How if they would have me to make verses? I heard Hedon
spoke to for some.

Amo.
Why, you must prove the aptitude of your genius; if you find
none, you must hearken out a vein, and buy; provided you pay for
the silence as for the work, then you may securely call it your
own.

Aso.
Yes, and I'll give out my acquaintance with all the best
writers, to countenance me the more.

Amo.
Rather seem not to know them, it is your best. Ay, be wise,
that you never so much as mention the name of one, nor remember it mentioned; but if they be offer'd to you in discourse, shake your light head, make between a sad and a smiling face, pity some, rail at all, and commend yourself: 'tis your only safe and unsuspected course.

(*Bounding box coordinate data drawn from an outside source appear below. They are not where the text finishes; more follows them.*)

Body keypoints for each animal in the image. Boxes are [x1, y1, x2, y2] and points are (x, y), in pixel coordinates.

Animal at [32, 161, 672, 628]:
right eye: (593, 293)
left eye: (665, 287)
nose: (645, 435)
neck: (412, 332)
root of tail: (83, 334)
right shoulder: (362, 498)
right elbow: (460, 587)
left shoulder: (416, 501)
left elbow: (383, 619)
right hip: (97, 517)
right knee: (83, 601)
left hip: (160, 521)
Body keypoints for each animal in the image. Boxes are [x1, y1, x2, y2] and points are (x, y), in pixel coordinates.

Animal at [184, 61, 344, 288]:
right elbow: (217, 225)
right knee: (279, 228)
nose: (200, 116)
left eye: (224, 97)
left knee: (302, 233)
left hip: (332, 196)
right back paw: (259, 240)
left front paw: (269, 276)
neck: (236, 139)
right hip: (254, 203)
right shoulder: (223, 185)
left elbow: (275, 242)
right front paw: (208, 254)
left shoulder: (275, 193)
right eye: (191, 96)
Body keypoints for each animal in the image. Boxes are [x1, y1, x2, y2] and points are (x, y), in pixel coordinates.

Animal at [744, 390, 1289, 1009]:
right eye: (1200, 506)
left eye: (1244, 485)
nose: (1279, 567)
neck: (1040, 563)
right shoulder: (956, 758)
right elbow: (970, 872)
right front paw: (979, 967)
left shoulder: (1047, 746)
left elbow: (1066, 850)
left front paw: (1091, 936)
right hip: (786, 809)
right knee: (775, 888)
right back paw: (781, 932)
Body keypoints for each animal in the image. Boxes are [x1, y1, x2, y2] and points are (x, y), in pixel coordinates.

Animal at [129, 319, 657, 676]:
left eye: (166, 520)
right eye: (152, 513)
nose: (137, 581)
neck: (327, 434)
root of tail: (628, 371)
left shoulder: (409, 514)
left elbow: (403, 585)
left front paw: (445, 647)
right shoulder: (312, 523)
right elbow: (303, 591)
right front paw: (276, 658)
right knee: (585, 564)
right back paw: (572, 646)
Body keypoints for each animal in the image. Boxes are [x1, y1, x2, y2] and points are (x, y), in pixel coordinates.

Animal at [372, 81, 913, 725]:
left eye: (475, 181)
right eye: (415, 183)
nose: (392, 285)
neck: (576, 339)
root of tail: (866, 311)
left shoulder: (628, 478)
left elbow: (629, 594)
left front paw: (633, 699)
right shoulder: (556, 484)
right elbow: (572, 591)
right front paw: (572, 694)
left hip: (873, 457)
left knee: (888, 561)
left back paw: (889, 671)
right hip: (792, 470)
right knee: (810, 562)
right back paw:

Come, you shall look back upon the court again to-day, and be restored to your colours: I do now partly aim at the cause of your repulse—which was ominous indeed—for as you enter at the door, there is opposed to you the frame of a wolf in the hangings, which, surprising your eye suddenly, gave a false alarm to the heart; and that was it called your blood out of your face, and so routed the whole rank of your spirits: I beseech you labour to forget it. And remember, as I inculcated to you before, for your comfort, Hedon and Anaides.